St George was originally in Gloucestershire, outside the city boundary, and the terminus of the tram line from Bristol was in Beaconsfield Road. It became a civil parish as Bristol St George in 1866, and briefly an urban district from 1894 to 1898. On 1 April 1898 the parish was abolished and merged with Bristol. In 1891 the parish had a population of 36,718.

Troopers Hill chimney is a local landmark.
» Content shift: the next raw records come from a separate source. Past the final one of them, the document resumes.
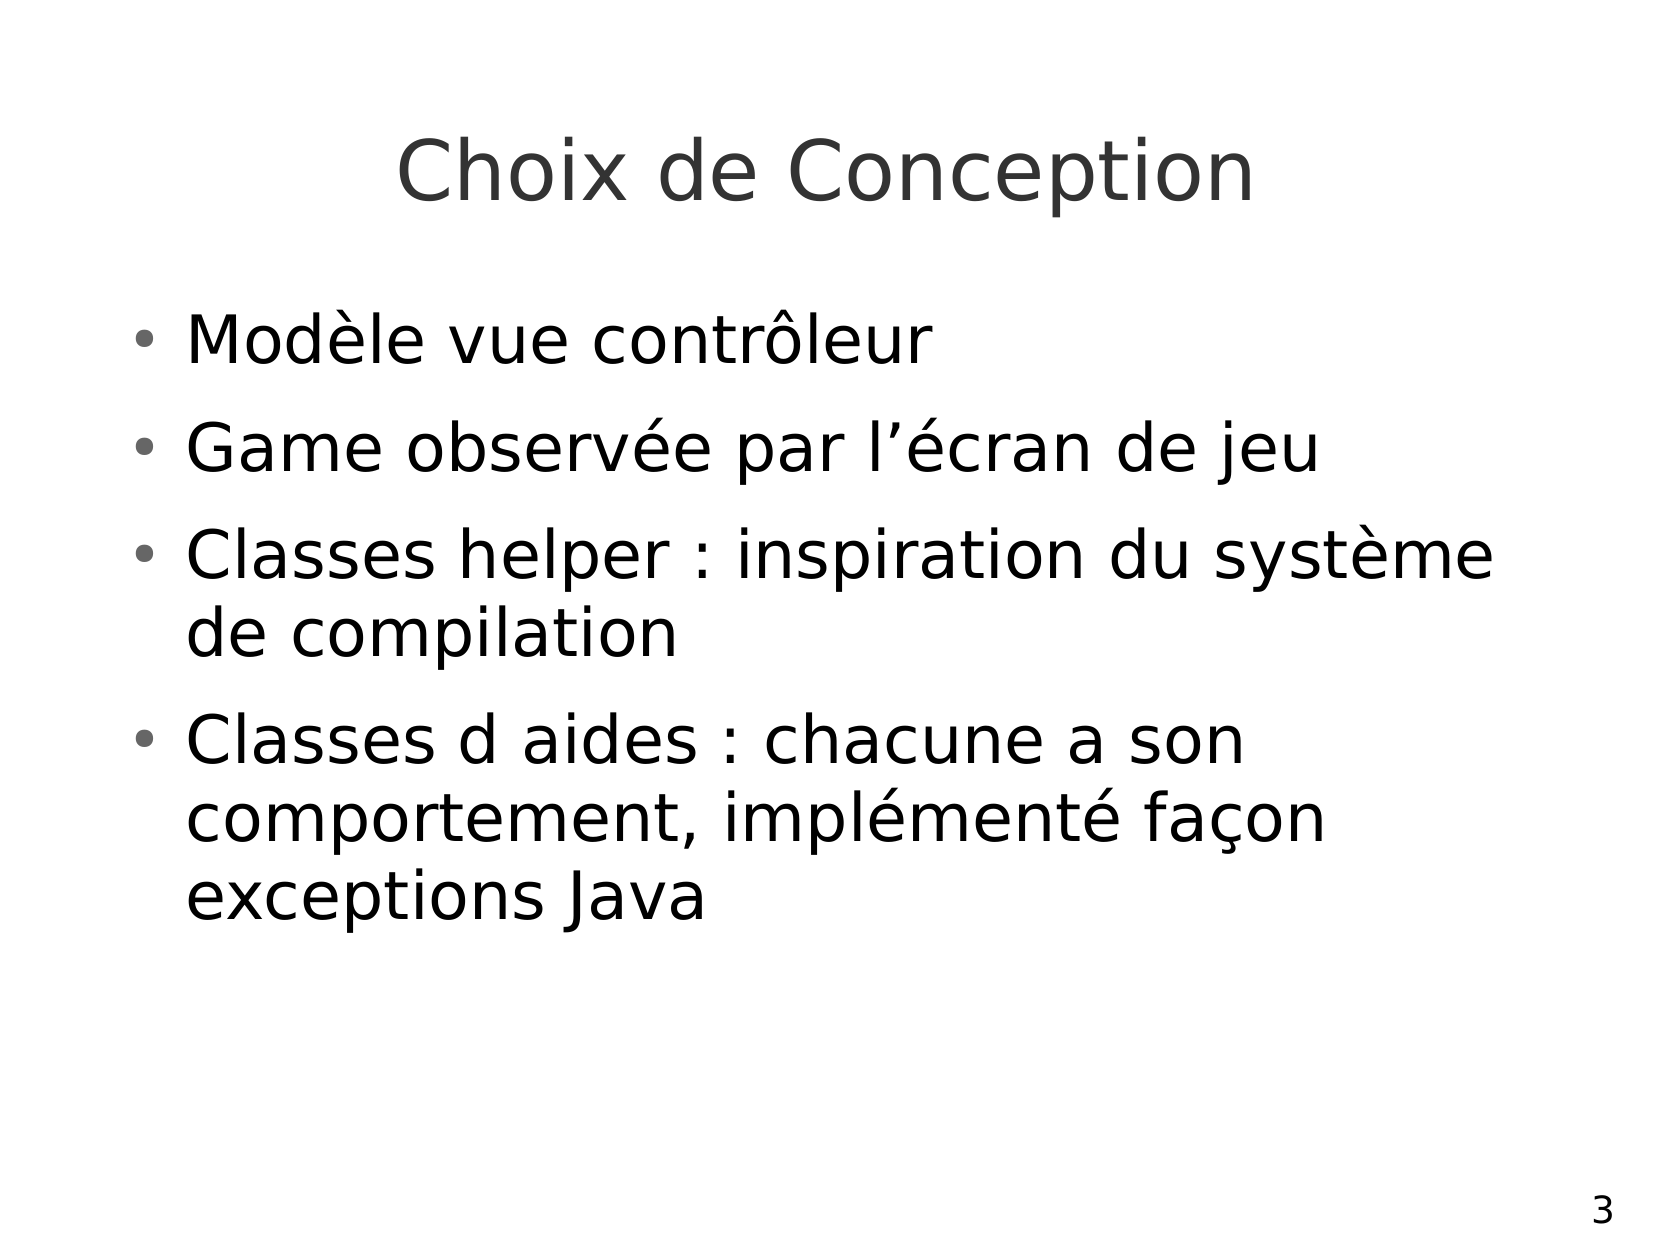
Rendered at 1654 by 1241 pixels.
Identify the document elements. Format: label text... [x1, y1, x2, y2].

list Modèle vue contrôleur Game observée par l’écran de jeu Classes helper : inspiration du système de compilation Classes d aides : chacune a son comportement, implémenté façon exceptions Java [114, 302, 1539, 1033]
text_box 3 [1576, 1181, 1630, 1241]
title Choix de Conception [114, 73, 1539, 271]
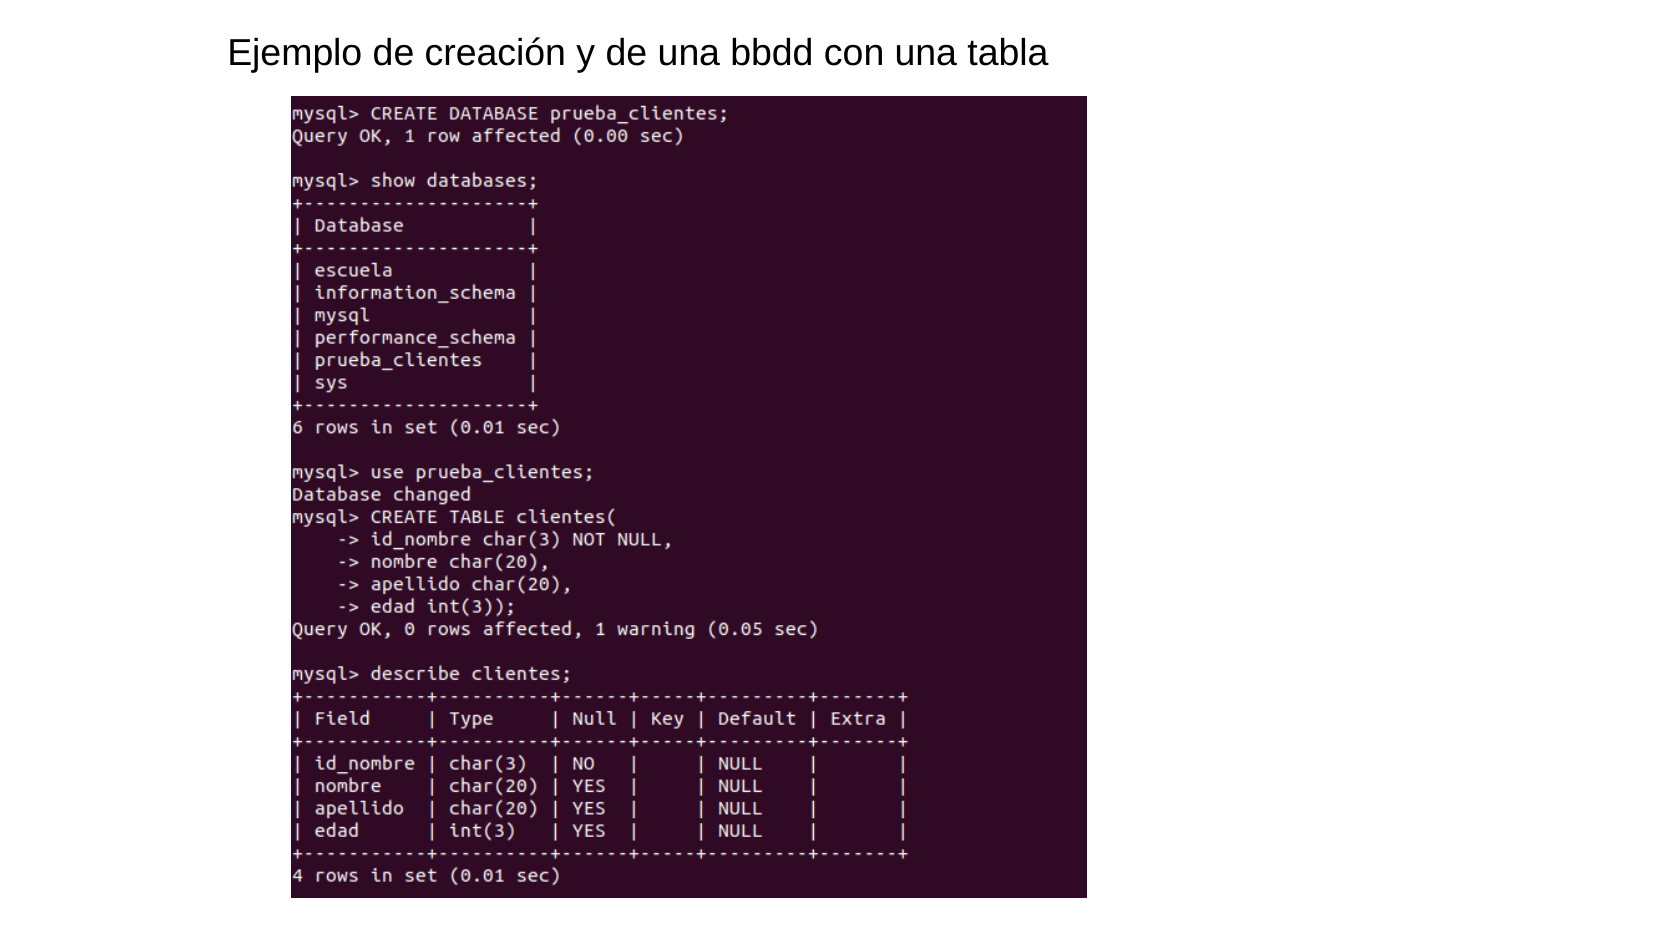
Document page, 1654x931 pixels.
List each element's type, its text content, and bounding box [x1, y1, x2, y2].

St George was a mining area from the early 19th century (coal and fireclay) until 1904 when the last fireclay mines were abandoned. Troopers Hill was declared as a Local Nature Reserve (LNR) on 22 June 1995.

John Armitstead, a colliery proprietor, had a pit between Church Road and Whitehall Road, where he installed a pumping engine for raising coal. Power was generated from water by means of a fire and the device was called a fire engine. It stood on land which came to be known as the Engine Ground; this is reflected in the name of a local public house, the Fire Engine.

The St George Fountain is a Victorian water fountain on the main Church Road which forks at this point to become Clouds Hill Road to Kingswood and Summerhill Road to Hanham.

St George, along with other east Bristol suburbs such as Hanham, Kingswood and Brislington, is currently unserved by rail. The nearest stations are Lawrence Hill and Stapleton Road.